Seals v. Morris County is a case arising from a car accident. Seals (plaintiff) was driving his pickup truck on a road in Morris County New Jersey early in the morning. There was snow on the ground, and when the plaintiff tried to step on his brakes, the car continued downhill. The car hit an electric utility pole that was placed several feet from the side of the road. Plaintiff sustained injuries for which he sought damages.

Plaintiff sued Morris County for negligent maintenance of the road he was traveling on, and Jersey Central Power and Light (Electric Co.) for its alleged negligent placement of the electric pole.

The main issues in this case were two-fold. First, the court analyzed whether an electric company could be held liable for negligently placing an electric pole along a public highway. Secondly, whether a county is entitled to claim sovereign immunity where the county was negligent.

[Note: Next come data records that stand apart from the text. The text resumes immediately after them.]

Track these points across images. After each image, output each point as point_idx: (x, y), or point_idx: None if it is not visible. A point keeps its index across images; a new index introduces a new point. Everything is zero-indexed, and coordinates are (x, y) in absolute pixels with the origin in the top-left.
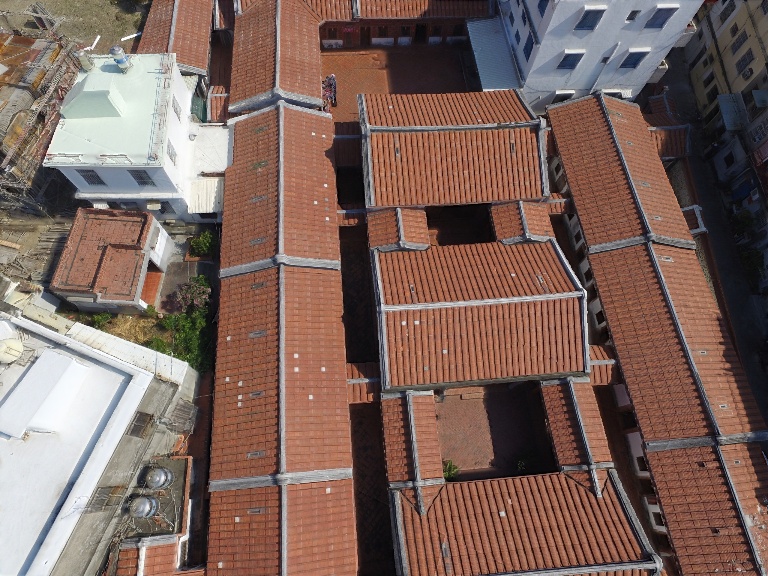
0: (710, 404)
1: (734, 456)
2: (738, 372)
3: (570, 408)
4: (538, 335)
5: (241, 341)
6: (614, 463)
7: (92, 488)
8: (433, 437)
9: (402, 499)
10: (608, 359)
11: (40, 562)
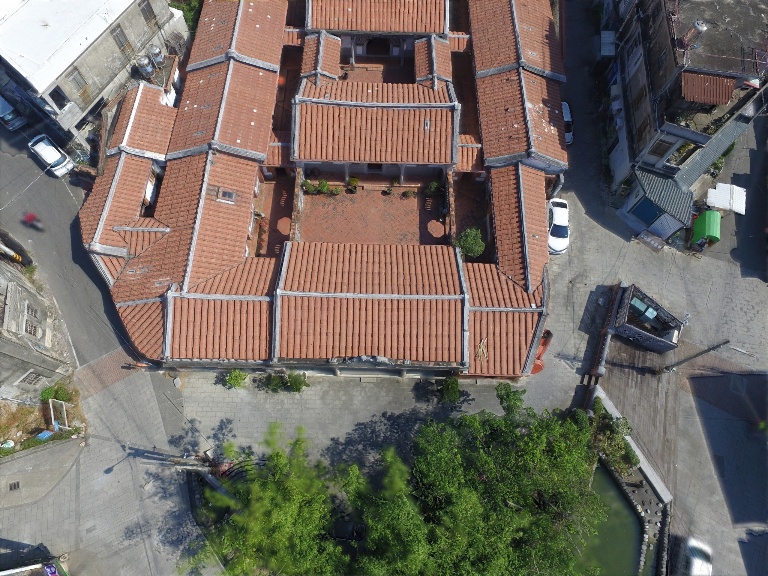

This electric pole was placed on county property. The Electric Co. had placed the pole there and had not received any objection to the pole’s placement from the county. There had been previous car accidents that occurred involving the pole which the Electric Co. was made aware of. However, it was company policy at the Electric Co. that the only time it moved electric poles was at the request of the county where the pole is located.

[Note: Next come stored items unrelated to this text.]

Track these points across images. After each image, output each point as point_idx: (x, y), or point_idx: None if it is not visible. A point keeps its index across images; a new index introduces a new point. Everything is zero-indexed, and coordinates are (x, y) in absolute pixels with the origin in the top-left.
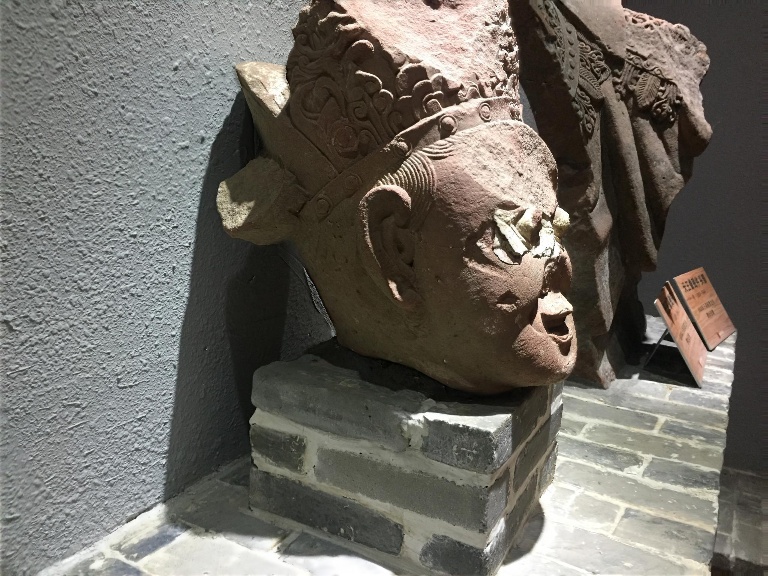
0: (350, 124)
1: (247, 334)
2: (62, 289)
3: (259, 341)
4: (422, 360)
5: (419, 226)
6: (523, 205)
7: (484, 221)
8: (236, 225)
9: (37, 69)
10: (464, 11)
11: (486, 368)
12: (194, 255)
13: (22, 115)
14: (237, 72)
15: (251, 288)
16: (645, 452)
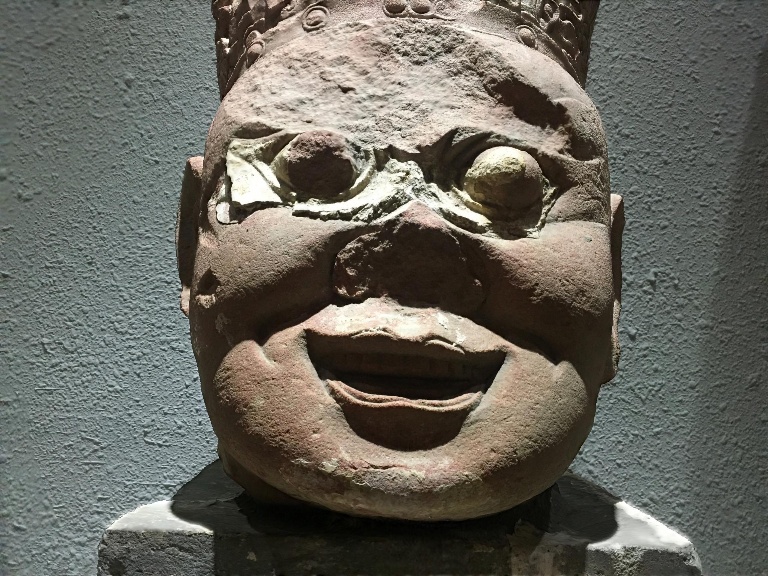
0: None
1: None
2: (99, 327)
3: None
4: None
5: None
6: (298, 129)
7: (217, 163)
8: None
9: (105, 146)
10: None
11: None
12: None
13: (87, 181)
14: None
15: None
16: None
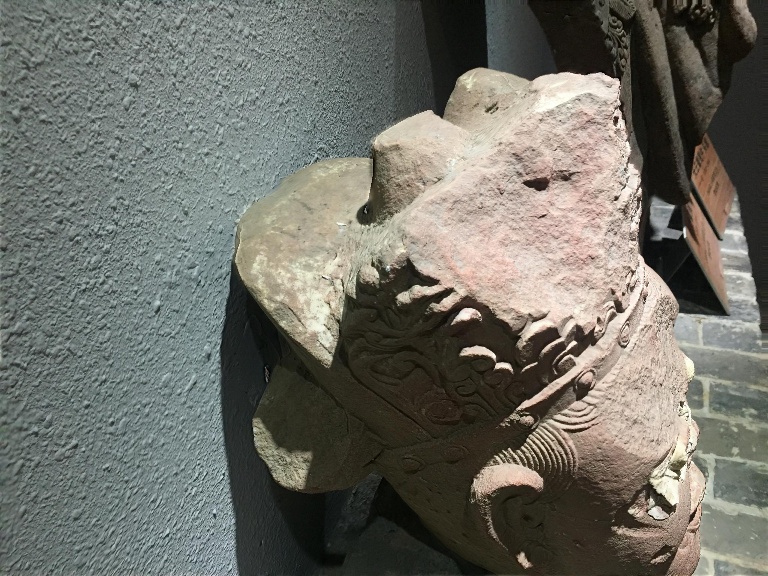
0: (449, 398)
1: None
2: None
3: None
4: None
5: (553, 500)
6: (674, 435)
7: (638, 489)
8: (295, 486)
9: None
10: (583, 185)
11: None
12: (230, 478)
13: None
14: None
15: None
16: (706, 451)
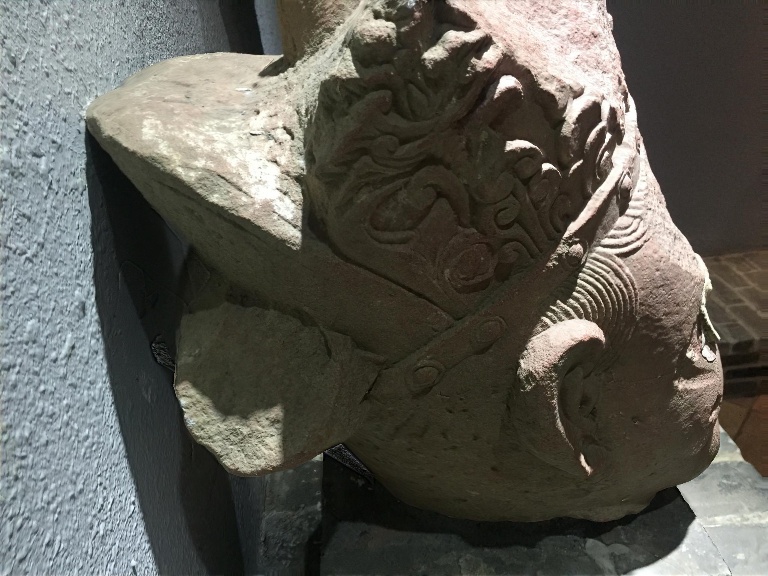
0: (483, 239)
1: (210, 526)
2: None
3: (218, 516)
4: (589, 510)
5: (611, 363)
6: None
7: (695, 321)
8: (266, 464)
9: None
10: None
11: (674, 485)
12: (142, 510)
13: None
14: (143, 161)
15: (194, 463)
16: None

Although the pole was located on county property, the county argued that because there was no Morris County police, the county had no notice that these accidents were occurring there because the municipal police did not notify them. The county further argued that it had not given consent to have that pole placed there, although it had been there for over thirty years.

The Electric Co. argued that although the county had been silent as to the placement of the pole, this silence should be considered assent; thus rendering the Electric Co. immune from the imposition of liability. This argument hinged on state statute that indicates that where a utility company has maintained a utility pole in the same location for ten years, the owner of the land where the pole is placed is presumed to have consented to this placement.

With both the Electric Co. and the county arguing that the other should be held liable under negligence, the court was set decide the matter. Through application of state statute and New Jersey case law, this court held that where a government entity directs a utility company to where utility poles should be placed the utility company is immune from liability. However, the facts of this case indicate that the County had been silent as to the placement of this offending pole thus, conferring ordinary negligence to both the county and the Electric Co.

Thus the rule established in this case is that where a utility company negligently places or maintains an electric pole causing an unreasonable and unnecessary danger to drivers traveling on that road, the utility company can be held liable.

Through this court decision it is seen that the only way a utility company can be immune from liability is where it negligent acts were a result of a direction from a governmental entity.

The issue of whether the county is immune from liability was left to the lower court to determine on remand.